If you use custom or self-hosted models, add pricing explicitly so cost reporting stays meaningful.

Optimization Rules

Optimization rules reduce cost before a request is sent to an LLM. They evaluate request context and can switch the request to a lower-cost model when the rule conditions match.

Typical uses:

route short prompts to a cheaper model
use a less expensive model when tool use is not required
apply time-based policies for predictable traffic patterns

Rules are applied by priority order. This makes them useful for layered policies, where a specific exception should win over a general fallback.

TOON Compression

TOON compression reduces the token footprint of structured tool results before they are passed to the model. Archestra keeps the original JSON for application logic, then converts the model-facing representation to TOON when compression is enabled and when the converted form is actually smaller.

TOON is a compact, lossless representation of the JSON data model designed for LLM input. Its main advantage is with uniform arrays of objects, where repeated field names are declared once and row values are emitted in a table-like form. In practice, this is useful for tool outputs like:

database query results
lists of API resources
analytics rows
search results with repeated fields

Compression is skipped when:

TOON is disabled
a response has no tool results
the TOON version would not save tokens

Archestra records before/after token counts and savings when compression is applied, so those savings appear in logs and aggregate cost reporting.

You can enable TOON compression at:

organization level for all traffic
team level when only certain teams should use it

See the upstream TOON format project for the format specification and benchmarks: toon-format/toon.

Prompt Caching

Prompt caching lets a provider reuse the unchanging prefix of a request, such as the system prompt, tool definitions, and earlier turns, instead of reprocessing it on every turn. Reused tokens are billed at a fraction of the input price, which matters most for agents with a long system prompt or many tools. The first request to cache a prefix pays a small write surcharge, while later requests that reuse it pay far less, so a multi-turn conversation is a net saving.

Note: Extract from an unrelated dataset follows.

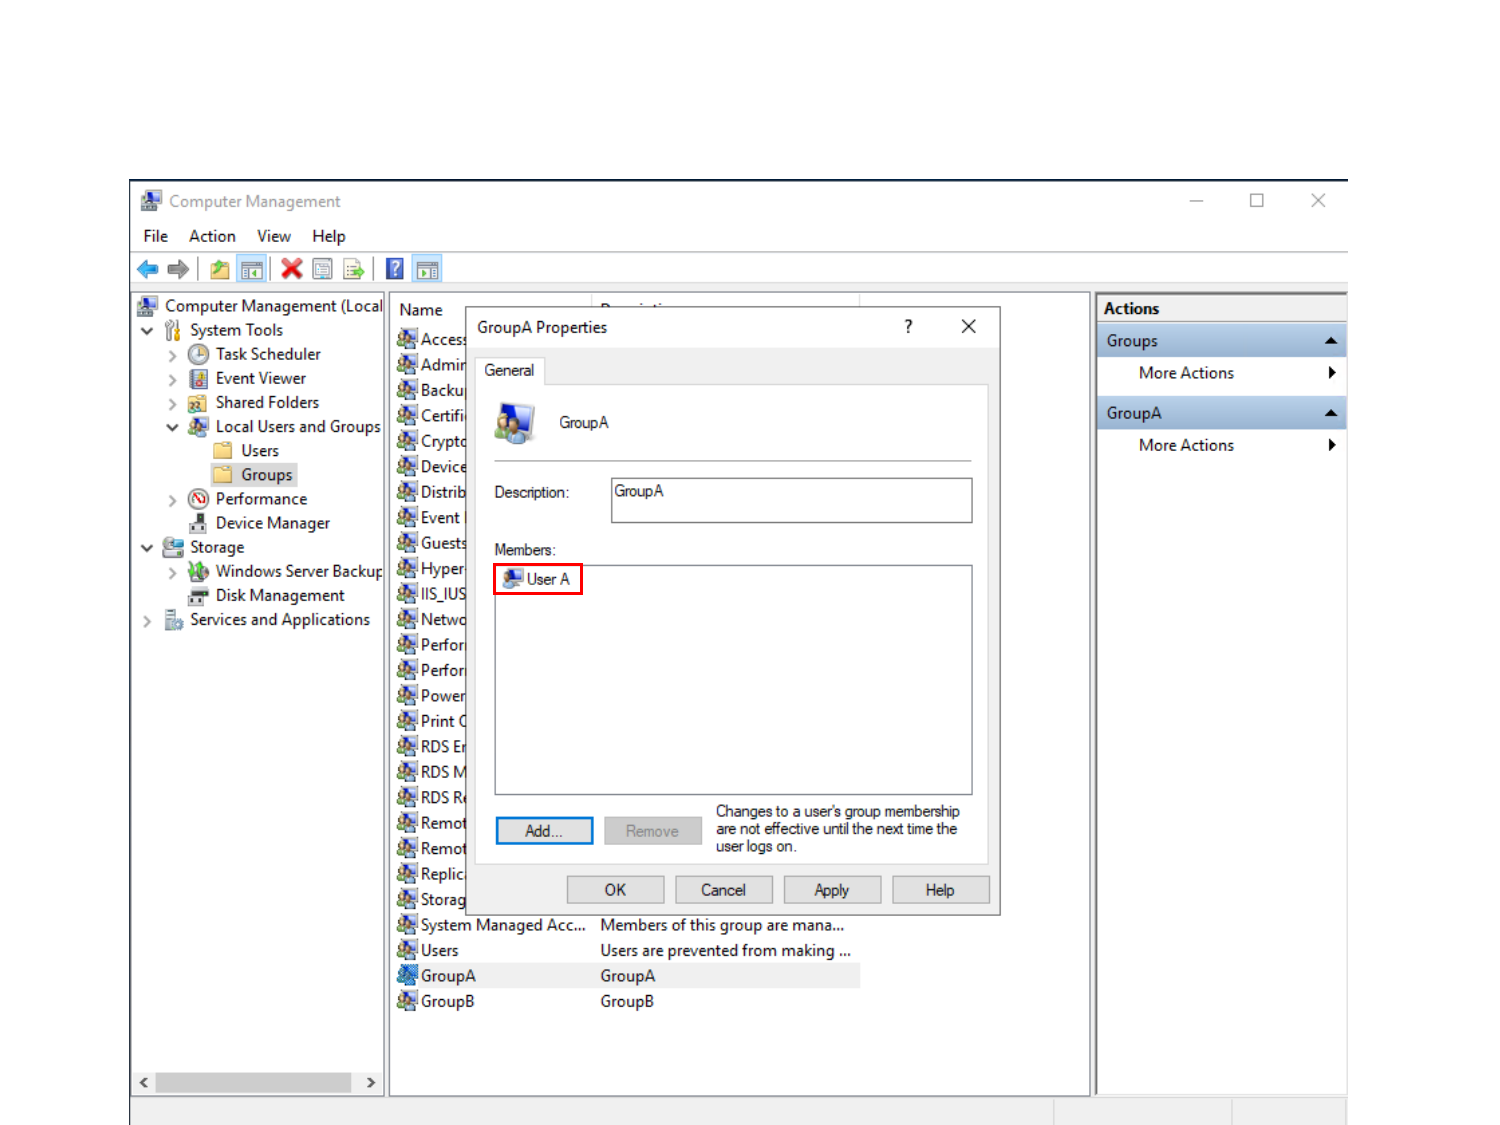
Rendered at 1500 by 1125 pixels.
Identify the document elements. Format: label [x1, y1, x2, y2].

picture [129, 179, 1348, 1125]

Anthropic and Amazon Bedrock require explicit cache markers, which Archestra adds to the stable prefix and the most recent turn; OpenAI, Gemini, and DeepSeek cache eligible prefixes on their own. Caching applies automatically wherever the provider and model support it. Archestra records cache read and write token counts and the resulting savings, so they appear in logs and aggregate cost reporting.

Cache cost uses the model's cache read and write prices when those are known (synced from the registry or set by an admin); otherwise it is estimated from the input price. Configure cache prices per model in the model editor for accurate caching costs.